Neighbouring business Grayson Australia manufactures liquid smoke for food houses across Australia from its Morwell site under an accredited HACCP food safety certificate, which managing director Keith Johnson believes could become void through the threat of possible cross-contamination.
According to an environmental management plan submitted to Latrobe City’s planning department, the proposed transfer station would source materials from building and demolition sites, local factories and household clean ups, for recycling and transportation to landfill.
The EMP stated no organic or green wastes would be collected or processed on site, while noting “small incidental amounts of putrescibles (solid waste containing organic matter)” were likely to be collected.

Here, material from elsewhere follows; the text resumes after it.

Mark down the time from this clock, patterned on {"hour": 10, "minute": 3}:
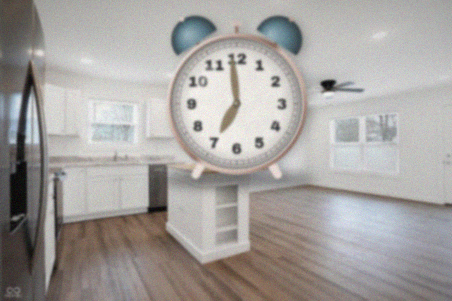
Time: {"hour": 6, "minute": 59}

In November 2012 Latrobe City issued an enforcement notice against a similar operation at the site, ordering a company under the name of Latrobe Resource Recovery to cease operation.
However Mr Johnson said he was not convinced the new operation would conform to any regulations imposed under a council permit.
“What we saw last time was food scraps and dirty nappies and all kinds of things coming out of that site,” Mr Johnson said.
“The whole argument here is about what is coming onto that site, but they have openly admitted they can’t totally control what will be coming in.”
HACPP director Martin Stone said the proposal to establish a waste transfer facility next door to a food production facility was well below national best-practice standards, and could “absolutely” jeopardise Grayson’s HACCP certification.
“Food smoke is probably not the highest risk ingredient, but it is a food product that will no doubt be going through to the consumer, so there’s potential for cross contamination through wind or dust or run off, or through any rodents it attracts.”
In its report to councillors, Latrobe City’s planning department has recommended council move to grant the permit under strict operational council and Environment Protection Authority conditions, including the monitoring of all incoming materials, and methods to ensure the facility is “totally vermin proof”.
However Mr Johnson said he was concerned Latrobe City had a shown “favouritism” towards the transfer station.
“In our very first meeting with council about this matter, I asked them, ‘if I was a food business wanting to set up a food facility next door to a waste transfer station, would you let me?’, and they said ‘no’,” Mr Johnson said.
“How can you have a rule like this for one way and a different rule for another.”
In response, Latrobe City acting manager statutory planning Jodie Pitkin said council had assessed the Swan Road proposal with an “open mind” so it could recommend an unbiased decision.
“Our role in this assessment is to assess the application before us, considering all of the available info against the provision of the planning scheme.”
Attempts to contact LV Recovery and Recycling were unsuccessful before going to print.